View Full Version : Convert Ascii to UTF char


gardefjord
11-28-2011, 10:43 AM
Hi all,
I have html-files with a bunch of ASCII-signs inside. Like so:

<?xml version="1.0" encoding="UTF-8"?>
<!DOCTYPE html PUBLIC "-//W3C//DTD XHTML 1.1//EN" "http://www.w3.org/TR/xhtml11/DTD/xhtml11.dtd">
<html xmlns="http://www.w3.org/1999/xhtml" xml:lang="sv">
<head>
<title>De andra</title>
<link rel="stylesheet" href="Styles.css" type="text/css" />
<link rel="stylesheet" type="application/vnd.adobe-page-template+xml" href="page-template.xpgt" />
</head>
<body>
<div class="booksection">
<h1 id="ch001"><a id="page_011"></a>Molly Beslutet</h1>
<p class="noindent_j1">N&#x00E4;r Molly vaknade str&#x00E4;ckte hon ut ena armen mot den andra kudden. Den var lika tom som den varit det senaste halv&#x00E5;ret. Ingen kind att smeka, ingen kropp att krypa intill. Pelle fanns helt enkelt inte d&#x00E4;r.</p>
<p class="indent_j">Hon satte sig upp och sl&#x00E4;ppte ner f&#x00F6;tterna i f&#x00E5;rskinnsf&#x00E4;llen. Den mjuka, lockiga k&#x00E4;nslan fick hennes kropp att l&#x00E5;ngsamt vakna. Hon tog ett par steg fram till f&#x00F6;nstret, &#x00F6;ppnade det och drog f&#x00F6;rsiktigt in den kalla luften i lungorna. &#x00C4;ven om vintern h&#x00F6;ll p&#x00E5; att sl&#x00E4;ppa sitt grepp och det mesta av sn&#x00F6;n hade sm&#x00E4;lt undan var morgnarna fortfarande svartm&#x00E5;lade. Molly huttrade och drog igen f&#x00F6;nstret.</p>
<p class="indent_j">I k&#x00F6;ket sl&#x00E4;ngde hon n&#x00E5;gra vedklampar i spisen och kaminen. Det k&#x00E4;ndes som om hon inte hade gjort n&#x00E5;got annat den sista tiden &#x00E4;n huggit ved och eldat upp den igen.</p>

If anyone knows how i can switch all the ASCII to normal UTF?
&#x00E5;l =

Jellby
11-28-2011, 12:37 PM
In linux, there is a small program called "recode":

recode html..utf8 file.html

(it will also change all &amp;, &lt; and &gt; to &, < and >, though)

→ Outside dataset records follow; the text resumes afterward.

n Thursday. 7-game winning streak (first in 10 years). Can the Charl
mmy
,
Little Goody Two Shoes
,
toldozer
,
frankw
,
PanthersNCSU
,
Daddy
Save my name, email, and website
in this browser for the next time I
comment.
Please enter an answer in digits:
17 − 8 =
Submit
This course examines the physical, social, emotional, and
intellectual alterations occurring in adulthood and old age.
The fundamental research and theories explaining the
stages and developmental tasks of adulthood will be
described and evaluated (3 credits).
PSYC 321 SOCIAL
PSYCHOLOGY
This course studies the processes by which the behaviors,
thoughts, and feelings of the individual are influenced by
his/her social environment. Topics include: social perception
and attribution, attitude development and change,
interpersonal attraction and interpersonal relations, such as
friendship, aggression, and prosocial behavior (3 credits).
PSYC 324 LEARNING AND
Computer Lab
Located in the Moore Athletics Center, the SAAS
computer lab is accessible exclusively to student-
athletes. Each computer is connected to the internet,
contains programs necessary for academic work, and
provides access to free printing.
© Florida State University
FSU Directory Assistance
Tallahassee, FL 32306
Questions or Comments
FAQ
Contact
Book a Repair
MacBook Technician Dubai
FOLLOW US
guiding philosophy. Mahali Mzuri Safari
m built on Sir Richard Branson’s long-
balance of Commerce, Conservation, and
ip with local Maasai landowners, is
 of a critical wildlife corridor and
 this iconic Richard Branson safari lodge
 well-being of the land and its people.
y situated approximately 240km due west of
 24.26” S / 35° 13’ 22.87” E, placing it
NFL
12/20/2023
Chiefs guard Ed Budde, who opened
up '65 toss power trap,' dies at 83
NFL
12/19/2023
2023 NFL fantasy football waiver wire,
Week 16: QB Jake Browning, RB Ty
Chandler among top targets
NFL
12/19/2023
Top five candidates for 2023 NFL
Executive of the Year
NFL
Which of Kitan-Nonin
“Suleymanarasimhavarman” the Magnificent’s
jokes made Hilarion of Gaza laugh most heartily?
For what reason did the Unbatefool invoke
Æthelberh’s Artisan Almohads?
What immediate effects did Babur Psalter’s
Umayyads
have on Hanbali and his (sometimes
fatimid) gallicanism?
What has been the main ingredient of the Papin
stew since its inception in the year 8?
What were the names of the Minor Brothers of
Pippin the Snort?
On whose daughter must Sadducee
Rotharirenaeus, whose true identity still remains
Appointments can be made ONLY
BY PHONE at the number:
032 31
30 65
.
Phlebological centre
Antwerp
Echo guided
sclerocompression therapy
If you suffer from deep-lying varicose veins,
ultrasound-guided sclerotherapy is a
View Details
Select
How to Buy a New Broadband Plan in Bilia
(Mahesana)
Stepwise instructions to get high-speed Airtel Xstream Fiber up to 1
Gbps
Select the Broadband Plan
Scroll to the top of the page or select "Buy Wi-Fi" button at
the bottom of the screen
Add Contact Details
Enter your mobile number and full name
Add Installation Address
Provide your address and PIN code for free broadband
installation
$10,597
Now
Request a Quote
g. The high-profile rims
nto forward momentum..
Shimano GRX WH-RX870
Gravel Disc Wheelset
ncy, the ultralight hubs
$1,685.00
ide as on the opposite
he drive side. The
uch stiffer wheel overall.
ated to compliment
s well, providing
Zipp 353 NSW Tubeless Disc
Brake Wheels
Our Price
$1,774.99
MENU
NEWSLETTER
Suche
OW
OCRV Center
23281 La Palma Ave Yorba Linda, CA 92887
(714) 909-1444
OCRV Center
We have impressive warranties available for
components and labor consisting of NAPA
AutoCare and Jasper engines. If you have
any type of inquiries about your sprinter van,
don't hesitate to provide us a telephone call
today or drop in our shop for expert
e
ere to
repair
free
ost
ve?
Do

I'm sure any decent HTML editor will have an option for that.

By the way, that way of coding characters is not "ascii", but numeric character references.

susan_cassidy
11-28-2011, 12:57 PM
Also called HTML Entities.

Toxaris
11-28-2011, 01:08 PM
You could try Notepad++.

Jellby
11-29-2011, 06:11 AM
Also called HTML Entities.

Strictly, HTML entities are named, i.e.: &rsquo; vs. ’

Doitsu
11-29-2011, 04:32 PM
Sigil (http://code.google.com/p/sigil/) does this automatically, if you add an .html file to a project. However, it'll also run HTMLTidy and will consolidate style elements, if present.

gardefjord
12-02-2011, 03:36 AM
Thanks a lot for all the different answers!
I'm running Oxygen XML so just went Unescape Selection.

But, I'll be sure to refer my colleges to this thread.